During this part of my career, I was empowered to hire teammates and consultants. I hired two software developers directly as well as the consultants for the TextLink project. It was here that I first encountered the typical management problems related to consultants, as well as a healthy dose of diversity challenges with my full time staff.
Projects at Harris were enormously complex and I brought strong organizational and cross-team coordination skills to the table. As with all of my previous software development experience, the work at Harris was safety-related. Our radios were being used by law enforcement and first-responders, so quality was critical because lives were literally in the balance. At Harris, we had a very large quality organization, and projects came under an enormous amount of scrutiny by independent analysts and testers. Not only that, but large government contracts required us to deliver features that crossed dozens of supporting products from radios, to tower infrastructure, to configuration management tools, and dispatch operational tools.
At Tyco Electronics, I worked in the Wireless Radio Systems division, formerly known as MaCom, which had been recently acquired by Tyco. Later, this group was acquired by Harris Corporation. I started out as a software developer and individual contributor on the Maestro 911 console application. I was later promoted to team lead for two other products and I owned the engineering design for a custom piece of radio tower equipment. Please see my work experience with Harris Corporation for more detail.
At MPR, I was primarily an individual contributor on a variety of engineering projects for both public and private clients, including the US Navy, the nuclear power industry, and biomedical device manufacturers. MPR had precious few skilled software developers, so most of my energy was directed toward applications and embedded systems. During this period of my career, I mostly worked with C++ and National Instruments LabVIEW. I introduced the company to source control and the agile manifesto.
I had the pleasure of working on weapons damage modeling software for the Navy that had previously been authored by Richard Hipp wherein he had implemented his first version of the now ubiquitous SQLite embedded database engine.
I was the lead engineer for all data acquisition projects and was responsible for scoping out the equipment and manhour needs. The largest project of this type was for the US Navy wherein we provided temperature, pressure, and air sampling for testing shipboard fires on the USS Shadwell, in Mobile Alabama. The results of our work led to the selection of a non-CFC extinguishing agent to replace Halon to be used in all new ship construction.

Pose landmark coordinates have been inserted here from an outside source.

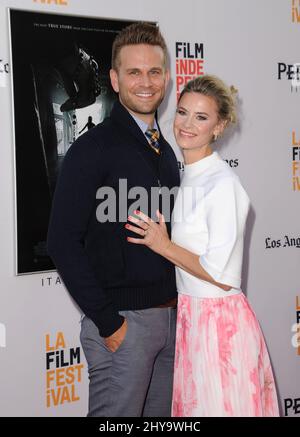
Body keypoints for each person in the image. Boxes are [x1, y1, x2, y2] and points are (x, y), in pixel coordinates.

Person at [47, 22, 180, 417]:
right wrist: (109, 323)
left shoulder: (167, 153)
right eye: (134, 72)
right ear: (114, 79)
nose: (146, 82)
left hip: (170, 321)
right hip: (123, 326)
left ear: (167, 78)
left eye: (154, 71)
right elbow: (62, 242)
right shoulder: (93, 148)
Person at [126, 75, 279, 417]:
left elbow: (221, 273)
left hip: (219, 326)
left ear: (219, 126)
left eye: (201, 117)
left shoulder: (223, 184)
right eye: (182, 112)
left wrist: (162, 245)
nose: (187, 124)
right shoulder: (189, 177)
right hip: (193, 319)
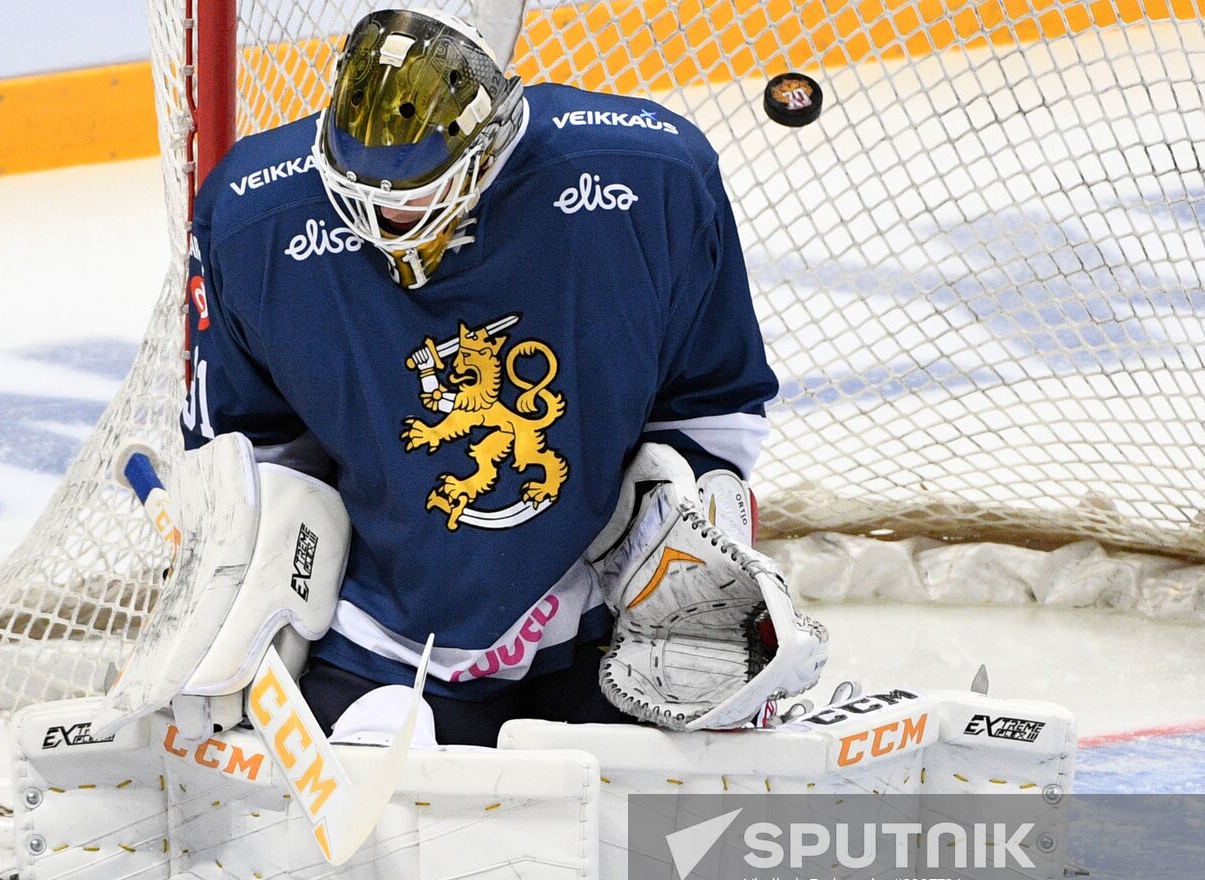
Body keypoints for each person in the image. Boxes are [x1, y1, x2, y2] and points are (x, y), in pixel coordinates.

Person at [180, 7, 793, 747]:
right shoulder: (253, 220)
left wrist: (691, 530)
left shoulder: (653, 176)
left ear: (494, 142)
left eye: (419, 198)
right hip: (382, 648)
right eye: (369, 199)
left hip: (608, 638)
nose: (393, 223)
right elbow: (249, 447)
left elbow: (712, 401)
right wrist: (248, 591)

I worked at MDEQ half-time while completing my theological education at Reformed Theological Seminary. During this time, we had our first two daughters. I was responsible for field surveys within the state that were of environmental interest. This included wetlands, waterways, and beaches. In addition, I created a database of place name to map quadrants so that survey teams could easily choose which topographical map to bring on the job. I leveraged my skills as a software developer to improve the management of battery powered data collection systems that were remotely deployed in the field and streamline the generation of analytical reports for the department.
I got my start at MPR while working as a student through the COOP program at Virginia Tech. My manager recognized my abilities as an engineer and software developer and included me on projects well beyond the usual scope of an intern. It was natural for me to continue working for MPR after graduation and my contributions were always well received. After five years with MPR, I took my leave to pursue a theological education - something I had wanted to do since 1992. I left on good terms and returned to their employ later. Please see my other work experience with MPR for more detail.